#### Given instruction 1
In the entries, retype every line between the one holding "collector number: 8691" and the one holding "name author: Cuatrec.", inclusive.

#### Page extract
○ ○ ○ ○
Once or twice a month I find myself on the Amtrack headed south, towards Washington D.C. where we have a second office. These trips are usually only tedious exercises in early morning alarm clock banging, disgruntled trudging, and catching up fitfully on sleep as the train rocks back and forth. But this time things are different. I'm convinced that there's been a line drawn drawn in the air and history is indelibly divided between before and after this has happened. Every sunny day in the future we will look into the sky and it will be different, and those born after this day will look into a sky and never know the other one which was there before. 

And in Manhattan, that view that we took to be so completely permanent, an eighth wonder of economics and determination, the ability to build a city from a swamp, or maybe it was just something we assumed would outlast us all, an eyesore to be torn down in the 22nd century by others more aesthetic than ourselves --  not only is that gone, but and I think more importantly -- what's gone is the sense of security and ease with which we sit, reading novels, in airplanes, or in tall buildings or we cross bridges or go through tunnels. Our sense of normalcy, of stasis, has been taken and replaced by the idea that outrageous things may occur at any instant and that any pyramid we build may tumble without warning -- and what the cost of  knowing that our world of picket fences and rose gardens is so temperate?

We're glad that everyone in our office is safe, but the building is nearly empty, nobody's coming in to work. A lone block stands between it and the White House, we're all aware that if the hijackers had spent more time studying DC street maps we might not have an office here anymore.

At lunch, we walk past the White House, I'm heartened to see it open and Americans clinging to the gates, peering in at the press pool gathered on the North lawn -- It makes me feel somehow confident that life goes on here and the President isn't kept from the people.
○ ○ ○ ○
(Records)
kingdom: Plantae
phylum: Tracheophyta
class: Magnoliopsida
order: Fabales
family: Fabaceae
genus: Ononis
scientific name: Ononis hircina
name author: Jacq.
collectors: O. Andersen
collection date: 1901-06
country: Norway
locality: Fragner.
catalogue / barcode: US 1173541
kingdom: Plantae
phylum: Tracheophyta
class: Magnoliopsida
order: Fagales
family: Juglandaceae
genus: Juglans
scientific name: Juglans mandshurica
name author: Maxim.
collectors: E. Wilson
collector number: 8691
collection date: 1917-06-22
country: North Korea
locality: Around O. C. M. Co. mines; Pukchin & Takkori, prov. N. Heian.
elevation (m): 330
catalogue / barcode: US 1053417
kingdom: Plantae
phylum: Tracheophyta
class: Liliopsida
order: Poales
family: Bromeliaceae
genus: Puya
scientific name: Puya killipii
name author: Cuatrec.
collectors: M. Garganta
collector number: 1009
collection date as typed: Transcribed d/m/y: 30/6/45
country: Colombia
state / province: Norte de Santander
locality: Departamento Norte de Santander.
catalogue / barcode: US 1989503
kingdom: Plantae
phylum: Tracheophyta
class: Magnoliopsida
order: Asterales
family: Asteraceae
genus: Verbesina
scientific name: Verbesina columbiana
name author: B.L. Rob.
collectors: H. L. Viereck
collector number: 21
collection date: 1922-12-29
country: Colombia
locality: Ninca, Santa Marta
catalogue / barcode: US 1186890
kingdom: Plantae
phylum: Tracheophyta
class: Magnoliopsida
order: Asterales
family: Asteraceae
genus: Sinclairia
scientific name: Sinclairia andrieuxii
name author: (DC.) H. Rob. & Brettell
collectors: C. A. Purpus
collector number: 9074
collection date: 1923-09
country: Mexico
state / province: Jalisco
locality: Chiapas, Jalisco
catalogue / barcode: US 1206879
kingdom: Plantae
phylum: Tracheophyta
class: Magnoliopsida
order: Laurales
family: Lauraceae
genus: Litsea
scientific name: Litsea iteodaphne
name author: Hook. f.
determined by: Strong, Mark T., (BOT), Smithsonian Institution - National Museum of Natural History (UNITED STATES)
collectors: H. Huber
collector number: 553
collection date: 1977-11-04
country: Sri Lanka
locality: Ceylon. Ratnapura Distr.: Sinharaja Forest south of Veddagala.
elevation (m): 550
○ ○ ○ ○
#### Given instruction 2
Echo the passage of the essay about the train trip to Washington between "Once or twice" and "was there before.", inclusive.

#### Problem solution 1
collector number: 8691
collection date: 1917-06-22
country: North Korea
locality: Around O. C. M. Co. mines; Pukchin & Takkori, prov. N. Heian.
elevation (m): 330
catalogue / barcode: US 1053417
kingdom: Plantae
phylum: Tracheophyta
class: Liliopsida
order: Poales
family: Bromeliaceae
genus: Puya
scientific name: Puya killipii
name author: Cuatrec.

#### Problem solution 2
Once or twice a month I find myself on the Amtrack headed south, towards Washington D.C. where we have a second office. These trips are usually only tedious exercises in early morning alarm clock banging, disgruntled trudging, and catching up fitfully on sleep as the train rocks back and forth. But this time things are different. I'm convinced that there's been a line drawn drawn in the air and history is indelibly divided between before and after this has happened. Every sunny day in the future we will look into the sky and it will be different, and those born after this day will look into a sky and never know the other one which was there before.